A glimpse of what we now know as ‘traffic quad’ or Fellows’ car park, shortly after the construction of Darbishire (East) in the mid 1930s. Note the lack of plants but the addition of a high brick wall to screen the pathway through to the main quad. Votes for reinstating the wall?
Category Archives: Buildings at Somerville College
Opening of Darbishire (East as was)
As the opening of the new ROQ buildings grows nearer, it seems appropriate to show the opening ceremony of a Somerville building from years gone by. This is an informal snap taken at the 1935 opening of the East Quadrangle (now know as Darbishire). The ceremony took place at the Gaudy for that year, when Dorothy L Sayers happened to be Chairman of the Somerville Association. She can be glimpsed, third from the right, turning round to talk to someone in the back row. DLS immortalised this particular Gaudy in her novel Gaudy Night written the following year, which was set in fictional Shrewsbury College – a thinly disguised Somerville!
Maude Clarke
Maude Clarke was a tutor in history at Somerville from 1919 till her early death in 1935. A noted medievalist in a still largely male academic world, she published important and sometimes controversial work on fourteenth century England with a particular focus on constitutional history. We have eight of her publications in the College library but many more books that she gave the College during her sixteen year career at Somerville and on her death. One of her first pupils when she arrived at Somerville was Vera Brittain who based one of the characters in her first novel Dark Tide on Maude Clarke.
Maude Clarke was highly respected by colleagues and students for her charm, wisdom and clarity. She was particularly valued for her contributions to college governance and administration where she combined a sense of due process with a skilful tact and diplomacy.
Maude Clarke’s study in East Quad (now Darbishire) c 1934
Undergraduates at Leisure 1932
Several publicity shots were taken of Somerville life and buildings in about 1933. Here is a scene of two young ladies relaxing in a room at Somerville – perhaps one of the newly built rooms in East Quad (later renamed Darbishire) ? Does anyone recognise it as their room?
Somerville Section – 3rd Southern General Hospital 1914-18
An unremarkable view of House, at first glance, taken in high summer. But instead of a student wheeling her bicycle on the right, it’s an injured soldier in his Bath Chair, and hospital beds have been placed in the shade of the tree. This is from a postcard series of ‘No.965 Somerville Section 3rd Southern General Hospital’, issued after the College was requisitioned by the War Office in Hilary, 1915. Somerville was thought particuarly suitable for convalescent officers and was dedicated for this purpose in 1916. Somerville students were rehoused in an empty wing of Oriel College but many volunteered to help at the hospital in their spare time. Some famous patients of the Somerville Section of 3rd Southern General Hospital were Siegfried Sassoon and Robert Graves.
Approaching House in the 1880s
Approach to House in the early days of Somerville, almost unrecognisably rural! The cottages on the right were originally used to house students but were demolished in 1930s to make way for the East quadrangle which is now known as Darbishire. Below is the roughly equivalent view today.
Demeter 1904
The cast on the steps of the library loggia, featuring Edith Pearson (1903) as Dis, Octavia Myers (1903) as Persephone & Henrietta Escreet (1903) as Demeter
Demeter was the College Masque, performed to celebrate the opening of the Library in 1904. It was written by Robert Bridges (husband of Margery Fry’s cousin Monica) with music by Sir Henry Hadow, brother of Somervillian Grace Hadow (1900).

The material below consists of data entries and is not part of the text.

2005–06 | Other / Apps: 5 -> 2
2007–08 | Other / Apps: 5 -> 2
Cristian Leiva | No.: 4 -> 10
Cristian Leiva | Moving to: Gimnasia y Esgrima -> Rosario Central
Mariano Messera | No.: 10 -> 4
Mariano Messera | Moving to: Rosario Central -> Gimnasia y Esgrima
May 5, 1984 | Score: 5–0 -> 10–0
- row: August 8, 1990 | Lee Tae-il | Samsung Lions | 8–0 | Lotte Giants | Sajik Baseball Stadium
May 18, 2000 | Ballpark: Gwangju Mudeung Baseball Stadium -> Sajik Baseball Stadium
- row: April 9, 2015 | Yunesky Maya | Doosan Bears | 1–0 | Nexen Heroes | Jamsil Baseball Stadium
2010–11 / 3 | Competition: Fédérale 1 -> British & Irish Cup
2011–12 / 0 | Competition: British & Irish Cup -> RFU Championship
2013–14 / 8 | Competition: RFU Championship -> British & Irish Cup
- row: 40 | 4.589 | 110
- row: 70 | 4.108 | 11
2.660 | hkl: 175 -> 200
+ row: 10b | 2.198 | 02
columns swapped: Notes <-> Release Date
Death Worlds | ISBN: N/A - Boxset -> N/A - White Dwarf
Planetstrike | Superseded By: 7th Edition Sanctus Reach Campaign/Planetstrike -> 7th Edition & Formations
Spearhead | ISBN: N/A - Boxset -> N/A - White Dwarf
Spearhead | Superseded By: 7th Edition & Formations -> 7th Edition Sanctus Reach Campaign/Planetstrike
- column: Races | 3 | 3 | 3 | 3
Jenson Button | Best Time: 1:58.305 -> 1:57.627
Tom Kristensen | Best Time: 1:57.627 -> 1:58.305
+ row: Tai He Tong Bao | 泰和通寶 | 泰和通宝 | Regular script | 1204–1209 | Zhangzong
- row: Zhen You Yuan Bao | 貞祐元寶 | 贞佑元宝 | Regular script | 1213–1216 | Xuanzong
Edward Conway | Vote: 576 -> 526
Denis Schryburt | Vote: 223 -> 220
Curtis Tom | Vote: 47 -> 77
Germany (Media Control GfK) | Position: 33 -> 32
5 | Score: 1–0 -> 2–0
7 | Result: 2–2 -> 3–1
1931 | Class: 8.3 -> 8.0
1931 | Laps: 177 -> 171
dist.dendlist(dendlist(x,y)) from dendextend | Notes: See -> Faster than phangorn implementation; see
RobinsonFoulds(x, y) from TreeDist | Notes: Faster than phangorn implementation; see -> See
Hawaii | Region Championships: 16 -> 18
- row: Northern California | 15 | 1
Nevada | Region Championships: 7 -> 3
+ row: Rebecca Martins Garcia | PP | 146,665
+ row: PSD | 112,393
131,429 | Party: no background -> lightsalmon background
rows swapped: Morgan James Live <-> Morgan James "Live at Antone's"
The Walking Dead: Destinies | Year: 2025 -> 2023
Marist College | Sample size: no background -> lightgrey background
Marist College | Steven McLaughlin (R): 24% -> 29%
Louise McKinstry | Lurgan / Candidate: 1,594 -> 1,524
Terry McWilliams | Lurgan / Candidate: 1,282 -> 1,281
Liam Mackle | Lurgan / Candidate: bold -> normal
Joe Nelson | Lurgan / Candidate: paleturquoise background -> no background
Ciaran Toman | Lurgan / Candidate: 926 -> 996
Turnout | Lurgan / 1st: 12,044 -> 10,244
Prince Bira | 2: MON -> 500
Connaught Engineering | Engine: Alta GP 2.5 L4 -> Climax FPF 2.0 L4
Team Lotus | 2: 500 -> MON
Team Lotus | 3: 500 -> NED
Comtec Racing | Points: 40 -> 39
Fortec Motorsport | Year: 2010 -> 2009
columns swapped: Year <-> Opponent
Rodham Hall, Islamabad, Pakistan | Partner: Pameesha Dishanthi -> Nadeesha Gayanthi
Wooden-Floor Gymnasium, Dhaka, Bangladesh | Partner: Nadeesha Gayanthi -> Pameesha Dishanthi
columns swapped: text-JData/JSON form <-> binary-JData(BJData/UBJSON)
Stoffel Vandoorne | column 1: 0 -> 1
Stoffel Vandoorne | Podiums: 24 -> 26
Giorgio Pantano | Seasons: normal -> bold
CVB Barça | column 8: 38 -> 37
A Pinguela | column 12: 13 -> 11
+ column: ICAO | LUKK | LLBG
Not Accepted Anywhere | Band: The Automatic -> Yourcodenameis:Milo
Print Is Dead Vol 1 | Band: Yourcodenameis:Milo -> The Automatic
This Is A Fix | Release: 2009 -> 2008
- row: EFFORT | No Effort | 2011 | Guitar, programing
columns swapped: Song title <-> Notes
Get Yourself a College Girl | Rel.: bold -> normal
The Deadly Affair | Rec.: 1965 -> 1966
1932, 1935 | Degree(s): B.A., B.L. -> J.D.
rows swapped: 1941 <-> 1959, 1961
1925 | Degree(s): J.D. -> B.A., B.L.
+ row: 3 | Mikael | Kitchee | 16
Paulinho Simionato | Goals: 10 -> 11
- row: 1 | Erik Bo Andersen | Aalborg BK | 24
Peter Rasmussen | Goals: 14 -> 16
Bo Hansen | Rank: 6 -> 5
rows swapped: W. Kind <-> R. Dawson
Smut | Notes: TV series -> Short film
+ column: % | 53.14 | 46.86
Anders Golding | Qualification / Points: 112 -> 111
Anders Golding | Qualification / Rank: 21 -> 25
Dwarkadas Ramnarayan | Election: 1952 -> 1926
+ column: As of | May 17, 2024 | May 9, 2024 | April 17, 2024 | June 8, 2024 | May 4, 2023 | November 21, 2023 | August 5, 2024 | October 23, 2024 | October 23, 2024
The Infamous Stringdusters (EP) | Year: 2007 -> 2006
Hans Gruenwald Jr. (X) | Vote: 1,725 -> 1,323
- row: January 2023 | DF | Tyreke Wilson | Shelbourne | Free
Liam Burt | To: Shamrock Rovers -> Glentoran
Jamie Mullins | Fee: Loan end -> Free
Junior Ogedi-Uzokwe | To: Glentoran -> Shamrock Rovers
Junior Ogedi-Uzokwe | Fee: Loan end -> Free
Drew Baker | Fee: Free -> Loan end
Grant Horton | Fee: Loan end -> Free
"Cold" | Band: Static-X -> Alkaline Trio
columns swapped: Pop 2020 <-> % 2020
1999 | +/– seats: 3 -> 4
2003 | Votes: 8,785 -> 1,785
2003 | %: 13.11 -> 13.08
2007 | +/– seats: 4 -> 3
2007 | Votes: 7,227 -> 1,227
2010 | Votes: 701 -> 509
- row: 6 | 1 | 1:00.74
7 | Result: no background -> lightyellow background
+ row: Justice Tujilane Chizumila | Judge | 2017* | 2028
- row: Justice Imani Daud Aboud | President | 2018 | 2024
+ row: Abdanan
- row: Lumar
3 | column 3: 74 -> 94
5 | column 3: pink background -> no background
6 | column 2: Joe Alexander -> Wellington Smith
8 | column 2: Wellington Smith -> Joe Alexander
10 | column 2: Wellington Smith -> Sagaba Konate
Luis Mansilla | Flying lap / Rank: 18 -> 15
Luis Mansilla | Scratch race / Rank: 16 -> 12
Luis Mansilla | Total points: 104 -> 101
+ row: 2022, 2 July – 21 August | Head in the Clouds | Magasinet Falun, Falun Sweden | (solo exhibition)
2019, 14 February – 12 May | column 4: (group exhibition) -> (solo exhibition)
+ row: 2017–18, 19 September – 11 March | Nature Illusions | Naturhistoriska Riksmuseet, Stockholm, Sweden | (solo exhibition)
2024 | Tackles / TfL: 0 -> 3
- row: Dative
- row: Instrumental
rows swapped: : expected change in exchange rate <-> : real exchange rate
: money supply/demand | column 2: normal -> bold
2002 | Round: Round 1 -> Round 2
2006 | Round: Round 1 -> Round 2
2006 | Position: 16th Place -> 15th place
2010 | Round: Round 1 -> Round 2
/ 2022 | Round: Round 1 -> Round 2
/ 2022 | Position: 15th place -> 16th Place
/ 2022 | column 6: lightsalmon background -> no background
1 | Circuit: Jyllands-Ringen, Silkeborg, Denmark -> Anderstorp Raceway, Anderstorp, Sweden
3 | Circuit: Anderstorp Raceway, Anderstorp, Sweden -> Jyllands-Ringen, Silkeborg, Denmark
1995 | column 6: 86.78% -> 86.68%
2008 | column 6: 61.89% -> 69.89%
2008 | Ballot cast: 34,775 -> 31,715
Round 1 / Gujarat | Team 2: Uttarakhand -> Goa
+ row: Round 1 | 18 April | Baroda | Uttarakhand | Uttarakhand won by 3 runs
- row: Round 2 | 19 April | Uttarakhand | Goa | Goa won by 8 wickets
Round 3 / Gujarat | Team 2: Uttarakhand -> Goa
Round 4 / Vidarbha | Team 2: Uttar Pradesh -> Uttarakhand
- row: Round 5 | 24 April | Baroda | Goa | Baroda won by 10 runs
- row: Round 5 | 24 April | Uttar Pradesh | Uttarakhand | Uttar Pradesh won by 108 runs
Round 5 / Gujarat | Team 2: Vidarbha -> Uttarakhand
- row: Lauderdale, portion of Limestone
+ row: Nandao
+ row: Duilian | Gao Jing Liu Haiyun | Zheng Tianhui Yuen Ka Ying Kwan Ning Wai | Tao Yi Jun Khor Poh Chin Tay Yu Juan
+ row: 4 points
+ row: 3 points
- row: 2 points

The librarian, Margery Fry, (later Principal of Somerville) was the producer.
Hall and Maitland c 1913
Hall and Maitland shortly after construction almost a hundred years ago and below as it is today. The building was designed by Edward Fisher (brother of historian and politician H.A.L.Fisher) and built in 1913 to house a dining hall, senior common room, private dining room, kitchen and a block of twenty new student rooms and allowed the College to dine together in one place for the first time.